云舟有些恍惚,她愣愣地看着那丝血迹,感觉那红色化成了一条狰狞吐信的小蛇,朝着她的手腕游了过来,想要盘上她的手臂,紧紧地辜住她。
云舟忽然觉得很害怕,下意识将剑柄松开。
那剑没有落地,而是被玄羽接回了手里,他低声道:“娘娘?”
云舟一个晃神,清醒过来,她回身往承天殿的方向望去,又低头看向自己微颤的手。
生杀之权……
当她以皇后的身份高高在上的将剑抵在别人脖子上的时候,她是真的想让那个人死,仿佛对方的生命只是一个随时可以夺取的不值一提的物件。
而且她也真的将对方推入了死地,虽然不是用那把手中的剑。
云舟低头看自己的手心,她的手在越发厉害的发颤。
人是会被权力侵蚀的,她真切感受到了那种感觉……
越是处于权力顶峰的人,越需要有一个声音在身旁提醒他,提醒他保持清醒……
云舟缓了缓神,问玄羽道:“怎么是你在这?”
玄羽回答:“守卫娘娘的人是轮换的,我也在其中。”
自从云舟封后,萧铮就派了乌鹊营暗中保护凤梧宫,以免她被前朝党争牵连,这件事知道的人不多,云舟之前也从没在凤梧宫外见到过他们,今天是第一次唤他们出来。

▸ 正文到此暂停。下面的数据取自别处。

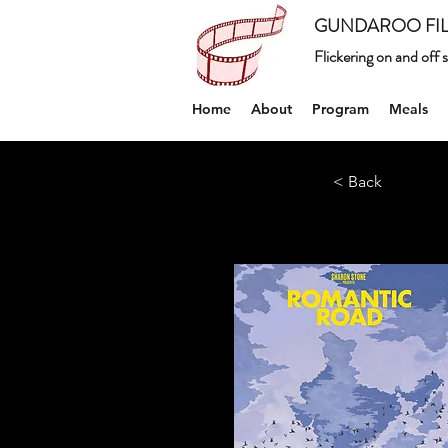
GUNDAROO FIL
Flickering on and off
Home
About
Program
Meals
< Back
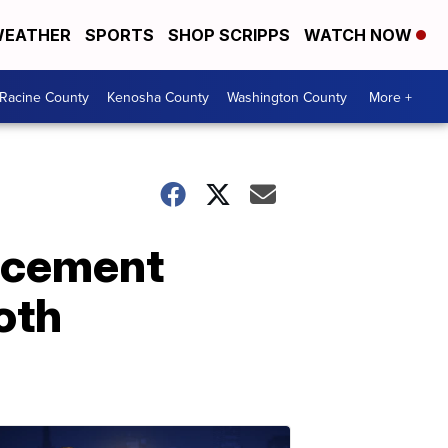
EATHER
SPORTS
SHOP SCRIPPS
WATCH NOW
Racine County
Kenosha County
Washington County
More +
orcement
oth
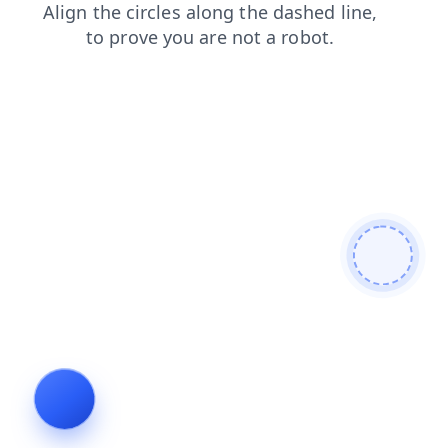
news
products
faq
blog
login
contacts
search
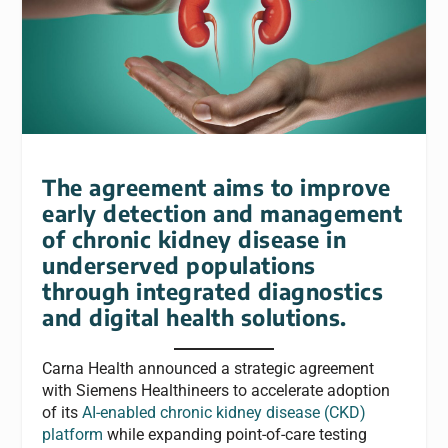
The agreement aims to improve
early detection and management
of chronic kidney disease in
underserved populations
through integrated diagnostics
and digital health solutions.
Carna Health announced a strategic agreement
with Siemens Healthineers to accelerate adoption
of its
AI-enabled chronic kidney disease (CKD)
platform
while expanding point-of-care testing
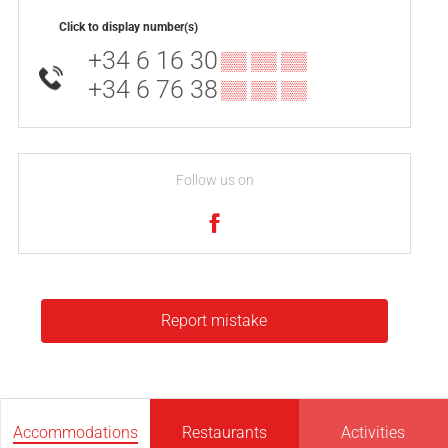
Click to display number(s)
+34 6 16 30
▒▒ ▒▒ ▒▒
+34 6 76 38
▒▒ ▒▒ ▒▒
Follow us on
Report mistake
Accommodations
Restaurants
Activities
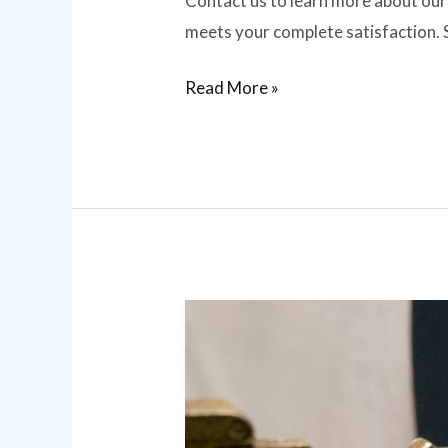
Contact us to learn more about our 
meets your complete satisfaction. 
Read More »
Master
Key
Services
|
Benefits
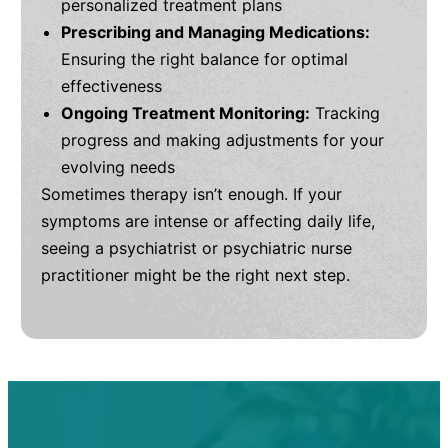
personalized treatment plans
Prescribing and Managing Medications:
Ensuring the right balance for optimal
effectiveness
Ongoing Treatment Monitoring:
Tracking
progress and making adjustments for your
evolving needs
Sometimes therapy isn’t enough. If your
symptoms are intense or affecting daily life,
seeing a psychiatrist or psychiatric nurse
practitioner might be the right next step.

她对玄羽点了点头:“叫人守好宫门,谁来也不见,陛下也不见。”
玄羽道:“如果陛下一定要进来呢?”
云舟道:“你们自然不能拦他,只需要传我的话给他就是。”
说完,她一路回到寝殿,将凤冠一摘,忽然觉得疲惫到脱力。
小钗跟在后头问道:“娘娘要做什么?”
云舟躺回榻上去:“我得睡个饱觉,明日还有得折腾呢。”
……
薛尚宫被抬回住处,御医来诊治过,开了煎服的药剂和涂抹的伤药。